● Reading text:
↓

FIG. 9C illustrates details 940 of a renewable energy system (such as a wind turbine 942) associated with a well structure adaption 402 for renewable energy generation, according to at least one embodiment. In at least one embodiment, a wind turbine 942 may be provided on the universal connector 806/932, as illustrated in FIG. 9C. At least because of the details 920 in FIG. 9B, the wind turbine 942 is able to be moved in an elevation or vertical axis 944 that is parallel with respect to an axis of the underlying casings. Further, because of the details 920 in FIG. 9B, the wind turbine 942 is also able to be moved in the rotational axis 936 that is perpendicular with respect to an axis of the underlying casings. Therefore, it is possible to adjust for optimum wind direction to harness the most favorable wind energy or other changes to benefit the renewable energy system 942.



FIG. 9D illustrates details 960 of a reusable system 962A, B associated with a well structure adaption 402, according to at least one embodiment. In at least one embodiment, a platform 966 may be provided on the universal connector 806/932, as illustrated in FIG. 9D. At least because of the details 920 in FIG. 9B, the platform 942 is able to be moved in an elevation or vertical axis 944 that is parallel with respect to an axis of the underlying casings. Further, because of the details 920 in FIG. 9B, the platform 942 is also able to be moved in the rotational axis 936 that is perpendicular with respect to an axis of the underlying casings. The platform 966 may include solar panels 968 mounted thereon and that are also capable of independent movement 970 using separate motorized or manual drive systems 964. A manual drive system 964 may be a ball and socket joint that may be ratcheted and releasable to cause the independent movement 970 of the solar panels 968.

↑

● Source excerpt:
↓

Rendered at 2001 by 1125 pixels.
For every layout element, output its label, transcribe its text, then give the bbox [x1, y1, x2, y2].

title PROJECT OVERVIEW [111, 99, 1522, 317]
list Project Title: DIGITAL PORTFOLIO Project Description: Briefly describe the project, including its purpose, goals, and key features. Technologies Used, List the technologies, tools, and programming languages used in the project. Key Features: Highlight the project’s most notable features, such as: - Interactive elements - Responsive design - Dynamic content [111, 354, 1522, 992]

↑

● Task A:
According to the well structure text, what may a manual drive system 964 be?
● Task B:
Reproduce the portion of the well structure text between "FIG. 9C illustrates" and "energy system 942.", inclusive.
Draw only on the well structure text and not on the data.

● Output A:
A ball and socket joint that may be ratcheted and releasable.

● Output B:
FIG. 9C illustrates details 940 of a renewable energy system (such as a wind turbine 942) associated with a well structure adaption 402 for renewable energy generation, according to at least one embodiment. In at least one embodiment, a wind turbine 942 may be provided on the universal connector 806/932, as illustrated in FIG. 9C. At least because of the details 920 in FIG. 9B, the wind turbine 942 is able to be moved in an elevation or vertical axis 944 that is parallel with respect to an axis of the underlying casings. Further, because of the details 920 in FIG. 9B, the wind turbine 942 is also able to be moved in the rotational axis 936 that is perpendicular with respect to an axis of the underlying casings. Therefore, it is possible to adjust for optimum wind direction to harness the most favorable wind energy or other changes to benefit the renewable energy system 942.